Declare a stack in which we will only store opening brackets. Upon receiving the next character, we perform the following operation with the stack:

• if the character ‘(‘ is encountered, then we put it in the stack;

• if the character ‘)’ is encountered, then we remove an element from the stack. If the stack is empty at this point, then the sequence is not bracketed (at some point, the number of closing brackets is greater than the number of opening ones);

At the end of processing the string, the stack must be empty.

We can model the stack using a single variable. Let the variable cnt store the number of open brackets in the stack. Then, when adding the character ‘(‘ to the stack, we will perform the operation cnt++, and when removing an element from the stack, the operation cnt--.

Example

Let's model the stack operation for the string “((())())” from the first example.

Algorithm Implementation

Read the input string.

cin >> s;

The variable cnt stores the number of current unclosed brackets (i.e., the number of opening brackets that have not yet met their corresponding closing ones).

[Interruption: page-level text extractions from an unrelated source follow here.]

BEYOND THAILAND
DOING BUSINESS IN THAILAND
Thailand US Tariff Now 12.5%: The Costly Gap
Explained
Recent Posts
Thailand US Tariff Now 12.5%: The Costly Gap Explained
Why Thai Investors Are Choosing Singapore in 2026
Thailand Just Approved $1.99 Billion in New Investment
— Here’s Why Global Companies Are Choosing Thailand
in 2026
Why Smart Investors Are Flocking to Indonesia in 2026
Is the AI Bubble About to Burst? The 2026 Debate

The variable flag will become equal to 1 if, at any iteration, the number of closing brackets becomes greater than the number of opening ones. Initially, set flag = 0.

cnt = flag = 0;

Process the input string character by character, modeling the stack operation.

for (i = 0; i < s.size(); i++)
{
    if (s[i] == '(') cnt++; else cnt--;
    if (cnt < 0) flag = 1;
}

Depending on the values of the variables flag and cnt, output the answer. The stack will be empty at the end of processing the string if cnt = 0.

if (flag == 0 && cnt == 0) cout << "YES\n"; else cout << "NO\n";

Java implementation using string

import java.util.*;

public class Main
{
    public static void main(String[] args)
    {
        Scanner con = new Scanner(System.in);
        String s = con.nextLine();
        boolean flag = false; 
        int open = 0;
        for(int i = 0; i < s.length(); i++)
        {
            if (s.charAt(i) == '(') open++; else open--;
            if (open < 0) flag = true;
        }
        if (flag || (open > 0)) System.out.println("NO"); else System.out.println("YES");
        con.close();    
    }
}

Java implementation using character array

import java.util.*;

public class Main
{
    public static void main(String[] args)
    {
        Scanner con = new Scanner(System.in);
        char s[] = con.nextLine().toCharArray();
        boolean flag = false; 
        int open = 0;
        for(int i = 0; i < s.length; i++)
        {
            if (s[i] == '(') open++; else open--;
            if (open < 0) flag = true;
        }
        if (flag || (open > 0)) System.out.println("NO"); else System.out.println("YES");
        con.close();    
    }
}

Python implementation

Read the input string.

s = input()

The variable cnt stores the number of current unclosed brackets (i.e., the number of opening brackets that have not yet met their corresponding closing ones).

The variable flag will become equal to 1 if, at any iteration, the number of closing brackets becomes greater than the number of opening ones. Initially, set flag = 0.

cnt = flag = 0

Process the input string character by character, modeling the stack operation.

for ch in s:
    if ch == '(': cnt += 1
    else: cnt -= 1
    if cnt < 0: flag = 1

Depending on the values of the variables flag and cnt, output the answer. The stack will be empty at the end of processing the string if cnt = 0.

if flag == 0 and cnt == 0:
    print("YES")
else:
    print("NO")